── Input records ──

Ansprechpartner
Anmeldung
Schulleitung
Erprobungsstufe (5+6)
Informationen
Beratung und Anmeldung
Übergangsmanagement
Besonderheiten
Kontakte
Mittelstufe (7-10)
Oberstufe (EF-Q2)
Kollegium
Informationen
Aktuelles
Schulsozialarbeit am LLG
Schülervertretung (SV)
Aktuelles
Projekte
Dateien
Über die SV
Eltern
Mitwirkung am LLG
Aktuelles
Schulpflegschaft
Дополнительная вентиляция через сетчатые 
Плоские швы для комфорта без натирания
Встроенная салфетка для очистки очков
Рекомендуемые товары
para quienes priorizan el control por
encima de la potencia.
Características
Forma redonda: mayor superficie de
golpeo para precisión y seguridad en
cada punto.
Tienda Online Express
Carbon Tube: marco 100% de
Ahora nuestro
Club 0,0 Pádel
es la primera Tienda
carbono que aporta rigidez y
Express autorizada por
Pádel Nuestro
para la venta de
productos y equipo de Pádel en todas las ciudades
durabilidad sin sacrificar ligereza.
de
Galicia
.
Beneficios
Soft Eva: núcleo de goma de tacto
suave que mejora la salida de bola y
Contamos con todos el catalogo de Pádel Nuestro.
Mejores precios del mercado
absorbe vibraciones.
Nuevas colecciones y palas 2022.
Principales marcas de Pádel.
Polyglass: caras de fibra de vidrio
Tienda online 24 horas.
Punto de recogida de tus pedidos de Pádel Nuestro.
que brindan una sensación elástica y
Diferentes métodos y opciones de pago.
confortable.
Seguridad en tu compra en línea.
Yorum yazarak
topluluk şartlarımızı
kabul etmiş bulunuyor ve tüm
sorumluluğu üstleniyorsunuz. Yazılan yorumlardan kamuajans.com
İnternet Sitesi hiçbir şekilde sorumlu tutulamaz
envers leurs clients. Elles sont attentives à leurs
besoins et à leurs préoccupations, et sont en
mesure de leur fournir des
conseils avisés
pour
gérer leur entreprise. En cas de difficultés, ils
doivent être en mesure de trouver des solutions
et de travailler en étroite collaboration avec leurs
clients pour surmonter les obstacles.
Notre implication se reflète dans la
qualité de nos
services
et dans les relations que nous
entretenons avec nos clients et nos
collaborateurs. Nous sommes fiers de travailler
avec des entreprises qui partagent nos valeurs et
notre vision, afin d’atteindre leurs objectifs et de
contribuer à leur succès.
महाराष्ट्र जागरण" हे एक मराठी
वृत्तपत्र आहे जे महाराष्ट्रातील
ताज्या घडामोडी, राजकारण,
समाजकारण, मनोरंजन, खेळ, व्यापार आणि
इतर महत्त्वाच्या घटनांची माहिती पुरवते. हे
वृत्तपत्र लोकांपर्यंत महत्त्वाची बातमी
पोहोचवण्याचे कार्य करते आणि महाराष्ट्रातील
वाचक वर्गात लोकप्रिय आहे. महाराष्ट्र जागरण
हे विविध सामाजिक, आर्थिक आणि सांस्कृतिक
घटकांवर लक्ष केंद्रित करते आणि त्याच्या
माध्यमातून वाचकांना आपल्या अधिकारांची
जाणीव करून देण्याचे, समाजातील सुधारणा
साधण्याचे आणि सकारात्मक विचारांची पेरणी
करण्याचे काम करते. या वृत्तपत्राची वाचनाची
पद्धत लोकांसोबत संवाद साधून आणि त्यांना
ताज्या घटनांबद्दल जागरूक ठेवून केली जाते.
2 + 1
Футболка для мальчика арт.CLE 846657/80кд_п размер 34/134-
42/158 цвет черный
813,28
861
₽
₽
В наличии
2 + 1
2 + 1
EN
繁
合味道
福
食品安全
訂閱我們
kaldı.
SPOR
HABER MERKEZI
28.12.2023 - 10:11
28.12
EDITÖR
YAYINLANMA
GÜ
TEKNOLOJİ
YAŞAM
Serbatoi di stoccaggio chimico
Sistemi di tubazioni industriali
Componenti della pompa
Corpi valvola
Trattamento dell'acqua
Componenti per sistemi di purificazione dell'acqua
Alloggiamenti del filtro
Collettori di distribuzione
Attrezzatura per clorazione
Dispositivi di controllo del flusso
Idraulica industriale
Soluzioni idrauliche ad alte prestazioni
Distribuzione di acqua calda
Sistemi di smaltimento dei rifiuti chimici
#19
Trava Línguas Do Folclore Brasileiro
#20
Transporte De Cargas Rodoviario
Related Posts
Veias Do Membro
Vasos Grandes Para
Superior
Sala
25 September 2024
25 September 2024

───

## Task goal:
From the top of the material above, print every line exactly, ending with the line that holds "golpeo para precisión y seguridad en".

## Result:
Ansprechpartner
Anmeldung
Schulleitung
Erprobungsstufe (5+6)
Informationen
Beratung und Anmeldung
Übergangsmanagement
Besonderheiten
Kontakte
Mittelstufe (7-10)
Oberstufe (EF-Q2)
Kollegium
Informationen
Aktuelles
Schulsozialarbeit am LLG
Schülervertretung (SV)
Aktuelles
Projekte
Dateien
Über die SV
Eltern
Mitwirkung am LLG
Aktuelles
Schulpflegschaft
Дополнительная вентиляция через сетчатые 
Плоские швы для комфорта без натирания
Встроенная салфетка для очистки очков
Рекомендуемые товары
para quienes priorizan el control por
encima de la potencia.
Características
Forma redonda: mayor superficie de
golpeo para precisión y seguridad en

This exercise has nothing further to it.